Therein lies the rub: The problem isn't with students having access to 11 billion words and 22 million web pages, but with their ability to weigh the value of the information they encounter. Lacking the intellectual tools for critically evaluating information, too many people -- students and otherwise -- end up assigning value to the quantity of amassed facts, rather than their quality.
This is neither a problem that technology causes, nor one it can solve. Although marketers would have you believe otherwise, fundamental knowledge and skills are required for component-based anything. Just as programmers need to know about data structures and algorithms before building apps using tools such as Visual Basic, PowerBuilder, or Delphi, students need to know how to think critically before they can effectively use the Internet as a research tool.
Fundamental skills in critical thinking eventually led Borge Nodland and John Ralston to publish a paper entitled "Indication of Anisotropy in Electromagnetic Propagation over Cosmological Distances" in Physical Review Letters (April 21, 1997). In their paper, Nodland and Ralston brought into question Albert Einstein's Theory of Relativity, which assumes a constant speed of light and a centerless, directionless universe.
When working on his Ph.D. at the University of Kansas, Nodland discovered that radio waves apparently rotate through space in a corkscrew pattern. In conjunction with Ralston (his advisor), Nodland (now at the University of Rochester) further found that radio waves traveling along the axis between the constellations Sextans and Aquila travel faster than those traveling at right angles to the axis. What this suggested is that the universe, like the Earth, may have its own axis -- a notion contrary to Einstein's relativity theory. The research also brought into question Einstein's theories concerning the constant speed of light in a vacuum.
Both researchers emphasize that there are a number of other possible interpretations of the data, and that the effect of this universal axis is so small that their findings do not necessarily contradict previous findings.
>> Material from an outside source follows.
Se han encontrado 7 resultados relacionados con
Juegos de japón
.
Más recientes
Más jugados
And you can bet fellow researchers will apply the same critical evaluations to Nodland and Ralston's theories that they applied to Einstein's.
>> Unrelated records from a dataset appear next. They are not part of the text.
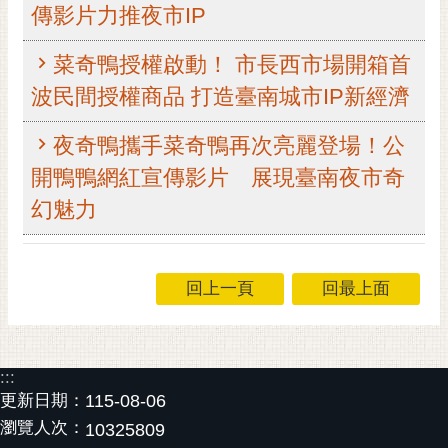
傳影片力推夜市IP
RSS
訂
菜奇鴨授權啟動！ 市長西市場開箱首
閱
波民間授權商品 打造臺南城市IP新經濟
電
子
夜奇鴨攜手菜奇鴨再次亮麗登場！公
報
開鴨鴨網紅宣傳影片 展現臺南夜市奇
市
幻魅力
民
信
箱
回上一頁
回最上面
English
日
本
:::
語
更新日期：
115-08-06
瀏覽人次：
隱
10325809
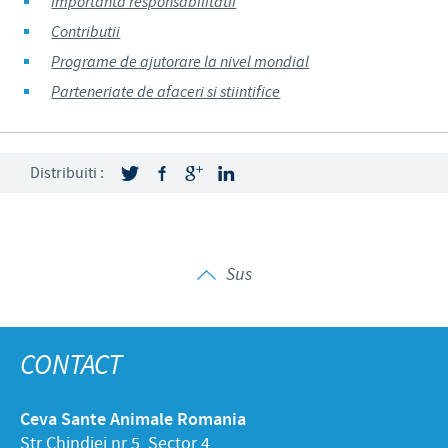
Importanta responsabilitatii
Contributii
Programe de ajutorare la nivel mondial
Parteneriate de afaceri si stiintifice
Distribuiti :
Sus
CONTACT
Ceva Sante Animale Romania
Str Chindiei nr 5, Sector 4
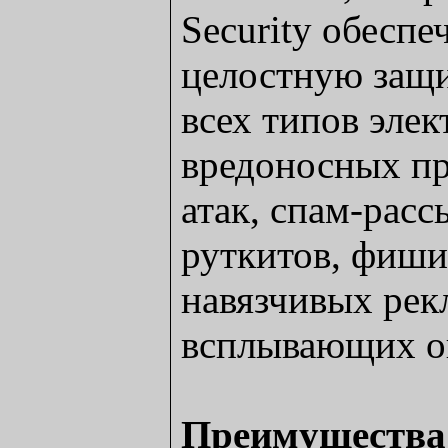
Security обесп
целостную защи
всех типов элек
вредоносных пр
атак, спам-расс
руткитов, фиши
навязчивых ре
всплывающих ок
Преимущества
Critical thinking skills must have been on hold when, according to the New York Times (April 28, 1997), the U.S. Patent Office granted patent 5,600,836, a "System and Method for Processing Date-Dependent Information which Spans One or Two Centuries" -- the Year 2000 problem, in other words.
Rather than changing millions of lines of program code, the technique Harvey Alter "invented," and for which he was granted a patent, focuses on the data. "My idea is not to change the programs at all, but just subtract 20 or more years from all the dates in the data files," says Alter. "Then the relationship between the dates remains the same." All you really have to do, according to Alter, is turn back the system clock -- and then pay him a royalty, of course.
A thumbs-up to Alter for creative thinking. Two thumbs-down to the Patent Office for the lack of critical thinking.